====== MATERIAL TO PROCESS
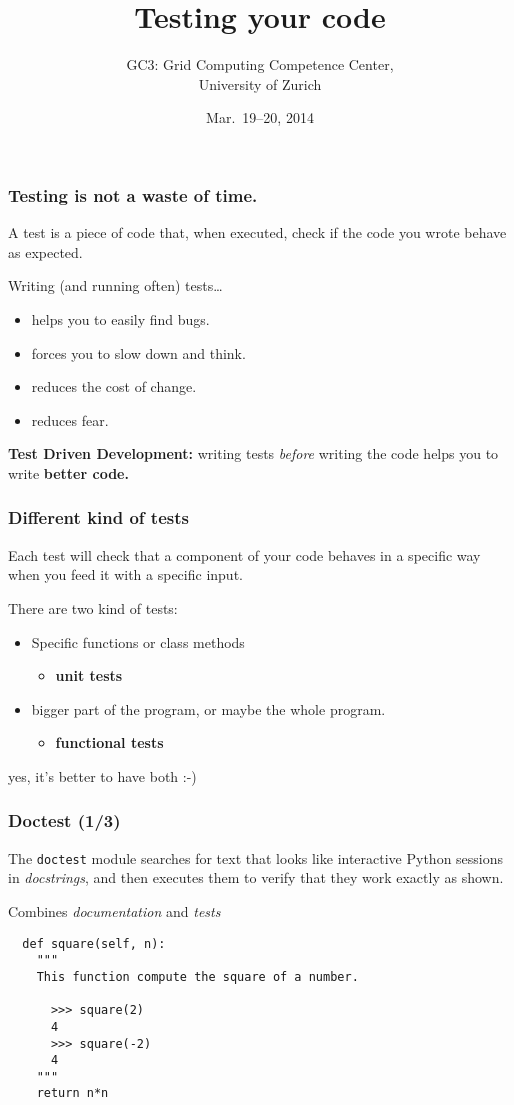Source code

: \documentclass[english,serif,mathserif,xcolor=pdftex,dvipsnames,table]{beamer}
\title[Testing]{%
  Testing your code
}
\author[GC3]{%
  GC3: Grid Computing Competence Center, \\
  University of Zurich
}
\date{Mar.~19--20, 2014}
\begin{document}
\maketitle


\begin{frame}
  \frametitle{Testing is \textbf{not} a waste of time.}
  A test is a piece of code that, when executed, check if the code you
  wrote behave as expected.

  \+
  Writing (and running often) tests\ldots
  \begin{itemize}
  \item helps you to easily find bugs.
  \item forces you to slow down and think.
  \item reduces the cost of change.
  \item reduces fear.
  \end{itemize}

  \+ \textbf{Test Driven Development:} writing tests \textit{before}
  writing the code helps you to write \textbf{better code.}
\end{frame}


\begin{frame}
  \frametitle{Different kind of tests}

  Each test will check that a component of your code behaves in a
  specific way when you feed it with a specific input.

  \+
  There are two kind of tests:
  \begin{itemize}
  \item Specific functions or class methods
    \begin{itemize}
    \item \textbf{unit tests}
    \end{itemize}
  \item bigger part of the program, or maybe the whole program.
    \begin{itemize}
    \item \textbf{functional tests}
    \end{itemize}
  \end{itemize}

  \+
  \pause
  yes, it's better to have both :-)
\end{frame}


\begin{frame}[fragile]
  \frametitle{Doctest (1/3)}

  The \lstinline|doctest| module searches for text that looks like
  interactive Python sessions in \textit{docstrings}, and then
  executes them to verify that they work exactly as shown.

  \+
  Combines \textit{documentation} and \textit{tests}
  \begin{lstlisting}
  def square(self, n):
    """
    This function compute the square of a number.

      >>> square(2)
      4
      >>> square(-2)
      4
    """
    return n*n
  \end{lstlisting}
\end{frame}
\end{document}
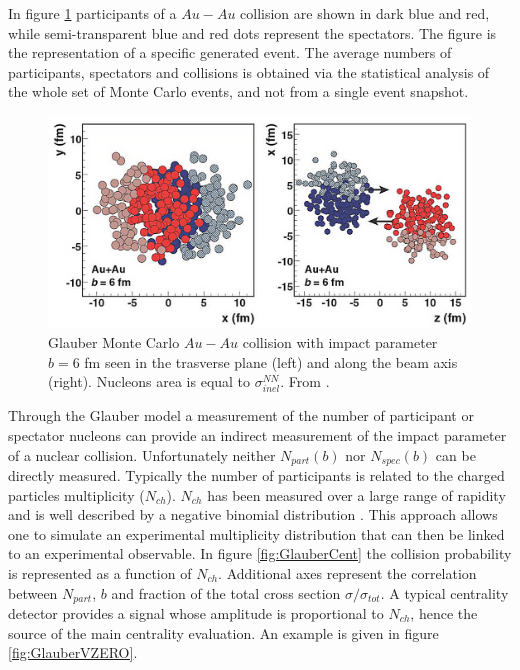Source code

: In figure \ref{fig:GlauberAuAu} participants of a $Au-Au$ collision are shown in dark blue and red, while semi-transparent blue and red dots represent the spectators.
The figure is the representation of a specific generated event.
The average numbers of participants, spectators and collisions is obtained via the statistical analysis of the whole set of Monte Carlo events, and not from a single event snapshot.

\begin{figure}[!t]
\begin{center}
\includegraphics[width=0.9\linewidth]{Chapters/Analysis/Figs/glauber-pbpb.pdf}
\caption{Glauber Monte Carlo $Au-Au$ collision with impact parameter $b=6$ fm seen in the trasverse plane (left) and along the beam axis (right). Nucleons area is equal to $\sigma_{inel}^{NN}$. From \cite{Miller:2007ri}.}
\label{fig:GlauberAuAu}
\end{center}
\end{figure}

Through the Glauber model a measurement of the number of participant or spectator nucleons can provide an indirect measurement of the impact parameter of a nuclear collision.
Unfortunately neither $N_{part}(b)$ nor $N_{spec}(b)$ can be directly measured.
Typically the number of participants is related to the charged particles multiplicity ($N_{ch}$).
$N_{ch}$ has been measured over a large range of rapidity and is well described by a negative binomial distribution \cite{Aamodt:2009aa}.
This approach allows one to simulate an experimental multiplicity distribution that can then be linked to an experimental observable.
In figure \ref{fig:GlauberCent} the collision probability is represented as a function of $N_{ch}$. Additional axes represent the correlation between $N_{part}$, $b$ and fraction of the total cross section $\sigma/\sigma_{tot}$.
A typical centrality detector provides a signal whose amplitude is proportional to $N_{ch}$, hence the source of the main centrality evaluation.
An example is given in figure \ref{fig:GlauberVZERO}.


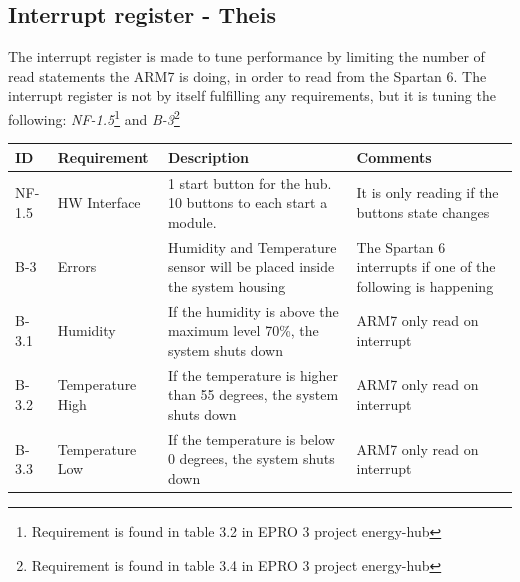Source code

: \subsection{Interrupt register - Theis}
The interrupt register is made to tune performance by limiting the number of read statements the ARM7 is doing, in order to read from the Spartan 6. The interrupt register is not by itself fulfilling any requirements, but it is tuning the following: \textit{NF-1.5}\footnote{Requirement is found in table 3.2 in EPRO 3 project energy-hub} and \textit{B-3}\footnote{Requirement is found in table 3.4 in EPRO 3 project energy-hub}
\begin{table}[H]
\centering
	\begin{tabular}{|p{1.2cm}|p{2.3cm}|p{6cm}|p{6cm}|}
	\hline
	ID		& Requirement		& Description																& Comments\\\hline
	NF-1.5	& HW Interface		& 1 start button for the hub. 10 buttons to each start a module.			& It is only reading if the buttons state changes\\\hline
	B-3		& Errors			& Humidity and Temperature sensor will be placed inside the system housing	& The Spartan 6 interrupts if one of the following is happening\\\hline
	B-3.1	& Humidity			& If the humidity is above the maximum level 70\%, the system shuts down	& ARM7 only read on interrupt\\\hline
	B-3.2	& Temperature High	& If the temperature is higher than 55 degrees, the system shuts down		& ARM7 only read on interrupt\\\hline
	B-3.3	& Temperature Low	& If the temperature is below 0 degrees, the system shuts down				& ARM7 only read on interrupt\\\hline
	\end{tabular}
\end{table}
============
§ **EXERCISE INSTRUCTIONS**: Copy the lines that hold the word "module". Take them from the records above.

§ **EXPECTED ANSWER**:
  The \lstinline|doctest| module searches for text that looks like
	NF-1.5	& HW Interface		& 1 start button for the hub. 10 buttons to each start a module.			& It is only reading if the buttons state changes\\\hline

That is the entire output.